- **SELECTED EXTRACT**

################

In communication networks, such as the Internet, a stateful scale-out network service (SSNS) refers to a service that can be scaled by adding or removing individual service instances to meet changes in traffic demand. For example, a network service may be implemented by multiple servers and the service load may be distributed among the multiple servers. When demand for the service increases, a new server can be added to handle the increased demand without having to reconfigure existing servers. Similarly, when demand decreases, servers can be removed or re-allocated to other uses without reconfiguring the remaining servers. Such events are referred to as “scaling events”.
Load balancing is used to distribute service loads across multiple service instances as evenly as possible. The load balancing mechanism should be deterministic, meaning that it directs all packets belonging to the same network flow to the same service instance. The load balancing mechanism also needs to adapt to scaling events. When a scaling event occurs, the load balancing mechanism should adapt its distribution rules to redistribute the load.
In many cases the service instances are stateful and independent, meaning that each service instance maintains some form of state information for each individual network flow, and that this state information is not shared between different service instances. When distributing traffic for stateful services, the load balancing mechanism should ensure that packets belonging to network flows that were active prior to the scaling event will still be forwarded to the same service instance after the scaling event. This forwarding property is referred to as “flow affinity.”

################

- **TASK BRIEF**
Return everything in the passage on stateful scale-out network services from "Load balancing is" down to "redistribute the load.", copied word for word.

- **DATA SECTION**
################

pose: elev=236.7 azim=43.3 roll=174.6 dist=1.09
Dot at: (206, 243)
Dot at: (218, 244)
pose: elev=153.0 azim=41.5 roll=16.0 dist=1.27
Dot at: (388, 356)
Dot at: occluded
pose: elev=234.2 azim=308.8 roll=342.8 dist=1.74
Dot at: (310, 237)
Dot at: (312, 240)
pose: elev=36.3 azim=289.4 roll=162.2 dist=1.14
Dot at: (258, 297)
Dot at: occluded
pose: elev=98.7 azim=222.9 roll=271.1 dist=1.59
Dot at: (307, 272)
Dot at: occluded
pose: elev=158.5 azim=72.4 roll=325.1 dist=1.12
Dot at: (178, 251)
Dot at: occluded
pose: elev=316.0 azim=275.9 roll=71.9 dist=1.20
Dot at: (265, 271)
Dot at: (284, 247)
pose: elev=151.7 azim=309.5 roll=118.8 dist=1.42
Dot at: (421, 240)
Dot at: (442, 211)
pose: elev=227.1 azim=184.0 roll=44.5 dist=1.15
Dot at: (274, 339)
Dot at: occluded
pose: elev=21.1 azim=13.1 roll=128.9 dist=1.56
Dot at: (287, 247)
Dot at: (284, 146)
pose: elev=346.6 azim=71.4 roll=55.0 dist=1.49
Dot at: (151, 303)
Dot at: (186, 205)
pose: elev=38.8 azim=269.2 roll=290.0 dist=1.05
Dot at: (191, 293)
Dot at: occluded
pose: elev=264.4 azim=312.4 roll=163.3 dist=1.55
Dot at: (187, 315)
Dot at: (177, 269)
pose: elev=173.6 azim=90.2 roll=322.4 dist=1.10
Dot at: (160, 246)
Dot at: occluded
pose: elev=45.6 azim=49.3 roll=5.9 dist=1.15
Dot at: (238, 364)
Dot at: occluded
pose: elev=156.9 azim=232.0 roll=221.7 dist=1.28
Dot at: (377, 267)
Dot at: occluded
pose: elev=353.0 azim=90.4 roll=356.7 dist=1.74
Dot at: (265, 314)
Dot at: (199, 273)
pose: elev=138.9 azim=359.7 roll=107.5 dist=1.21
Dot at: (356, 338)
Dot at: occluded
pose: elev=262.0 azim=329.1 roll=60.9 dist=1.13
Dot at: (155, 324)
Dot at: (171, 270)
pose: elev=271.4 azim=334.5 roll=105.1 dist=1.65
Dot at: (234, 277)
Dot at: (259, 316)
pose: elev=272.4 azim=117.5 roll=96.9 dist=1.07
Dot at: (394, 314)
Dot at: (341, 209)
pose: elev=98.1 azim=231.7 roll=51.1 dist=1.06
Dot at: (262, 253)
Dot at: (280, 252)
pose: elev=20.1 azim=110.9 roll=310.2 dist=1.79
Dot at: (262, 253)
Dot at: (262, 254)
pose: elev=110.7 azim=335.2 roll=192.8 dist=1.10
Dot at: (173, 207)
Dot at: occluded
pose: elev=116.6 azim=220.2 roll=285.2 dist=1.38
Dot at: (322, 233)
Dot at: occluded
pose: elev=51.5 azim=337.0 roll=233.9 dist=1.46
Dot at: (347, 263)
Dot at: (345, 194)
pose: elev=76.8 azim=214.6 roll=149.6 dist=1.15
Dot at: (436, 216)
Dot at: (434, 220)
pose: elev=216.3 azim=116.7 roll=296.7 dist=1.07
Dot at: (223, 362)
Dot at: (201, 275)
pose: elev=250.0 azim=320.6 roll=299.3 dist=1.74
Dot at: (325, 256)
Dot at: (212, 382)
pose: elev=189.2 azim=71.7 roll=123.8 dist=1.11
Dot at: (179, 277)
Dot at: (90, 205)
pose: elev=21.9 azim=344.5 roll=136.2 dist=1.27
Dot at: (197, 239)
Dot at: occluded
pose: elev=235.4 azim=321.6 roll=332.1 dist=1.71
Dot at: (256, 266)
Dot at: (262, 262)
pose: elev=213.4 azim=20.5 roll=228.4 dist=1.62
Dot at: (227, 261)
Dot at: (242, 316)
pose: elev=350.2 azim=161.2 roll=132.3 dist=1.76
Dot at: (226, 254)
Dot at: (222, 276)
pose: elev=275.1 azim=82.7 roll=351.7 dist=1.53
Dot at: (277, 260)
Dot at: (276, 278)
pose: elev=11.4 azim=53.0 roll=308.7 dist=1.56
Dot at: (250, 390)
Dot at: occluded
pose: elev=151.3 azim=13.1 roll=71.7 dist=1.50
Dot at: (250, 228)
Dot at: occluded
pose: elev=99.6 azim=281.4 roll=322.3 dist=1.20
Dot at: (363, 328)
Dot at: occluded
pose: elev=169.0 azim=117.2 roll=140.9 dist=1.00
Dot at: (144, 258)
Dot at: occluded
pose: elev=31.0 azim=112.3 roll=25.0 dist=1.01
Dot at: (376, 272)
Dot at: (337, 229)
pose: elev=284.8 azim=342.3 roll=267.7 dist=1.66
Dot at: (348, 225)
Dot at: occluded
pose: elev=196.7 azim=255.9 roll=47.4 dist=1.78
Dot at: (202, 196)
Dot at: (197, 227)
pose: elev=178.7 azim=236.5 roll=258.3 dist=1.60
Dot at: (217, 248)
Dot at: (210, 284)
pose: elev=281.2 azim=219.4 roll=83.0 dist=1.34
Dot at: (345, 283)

################

- **YOUR RESPONSE**
Load balancing is used to distribute service loads across multiple service instances as evenly as possible. The load balancing mechanism should be deterministic, meaning that it directs all packets belonging to the same network flow to the same service instance. The load balancing mechanism also needs to adapt to scaling events. When a scaling event occurs, the load balancing mechanism should adapt its distribution rules to redistribute the load.